The climate in the Middle East is complex and remains poorly understood. Due to the vast Arabian Desert, it is very sensitive to radiative forcing. Mineral dust is the dominant aerosol in this region. Relatively high background dust loading and frequent dust outbreaks significantly perturb the radiative balance and contribute to climate variability in the Middle East.
To assess the climatological impact of dust in the region, we derived the aerosol optical properties and used a standalone column model to quantify radiative forcing sensitivity to a range of parameters representative of the Arabian Peninsula and the Red Sea. Simulations and modeling assumptions were validated using available ground in situ observations and satellite retrievals for fair weather and dust storm conditions.
We incorporated the optical properties into the regional coupled ocean-atmosphere model and conducted simulations that represent the regional climate. The analysis shows that similar to North Africa, dust is a major aerosol over the Arabian Peninsula and its coarse mode mostly contributes to the total column AOD compared to fine mode. Dust aerosol in the Middle East cools the Earth-atmosphere system and thus offsets the warming due to greenhouse gases. Dust reduces the sea surface temperature by 0.4 K, significantly perturbs energy balance, overturning circulation, and its purely dynamical impact reduces biological productivity in the Red Sea.
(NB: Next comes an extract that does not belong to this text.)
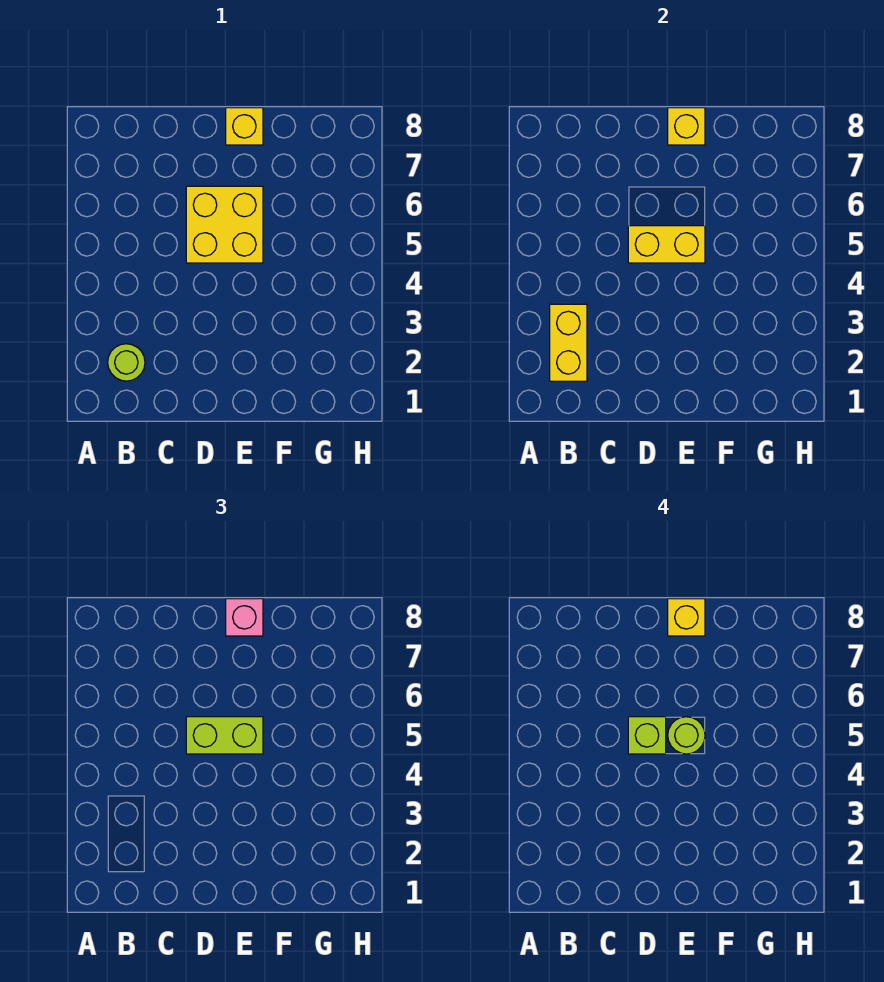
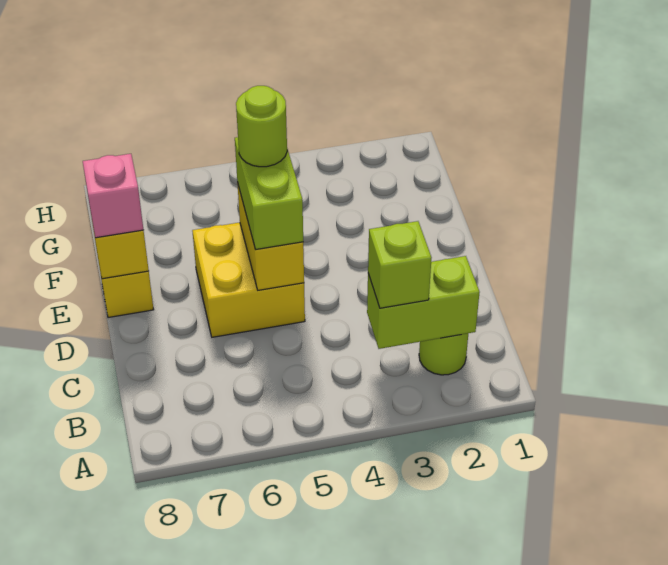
yellow 1x2 brick [550,304,587,381] -> lime 1x2 brick [367,256,480,349]
lime 1x1 brick [628,717,666,754] -> lime 1x1 brick moved to [368,221,432,308]
yellow 1x1 brick [668,599,705,636] -> none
In the real world, dust is present permanently and this does not allow to directly observe the climate response to the dust forcing. Volcanic eruptions produce a transient radiative impact that causes a detectable climate response that could be evaluated from observations and compared with simulations.
Large equatorial eruptions are known to significantly perturb the Earth's climate on the global scale, but their regional impact on the Middle East has not been thoroughly investigated. For example, the 1991 Mount Pinatubo eruption had a profound effect on the MENA and caused extensive coral bleaching in the Gulf of Aqaba. The analysis shows that observed cooling in the Middle East was mostly driven by changes in the atmospheric large-scale circulation, forced by the volcanic aerosol. We found that the Red Sea response was quantitatively and qualitatively different than that of the global ocean. However, similar to the global case, major volcanic eruptions significantly contribute to the regional climate variability and has to be accounted for in the trend analyses.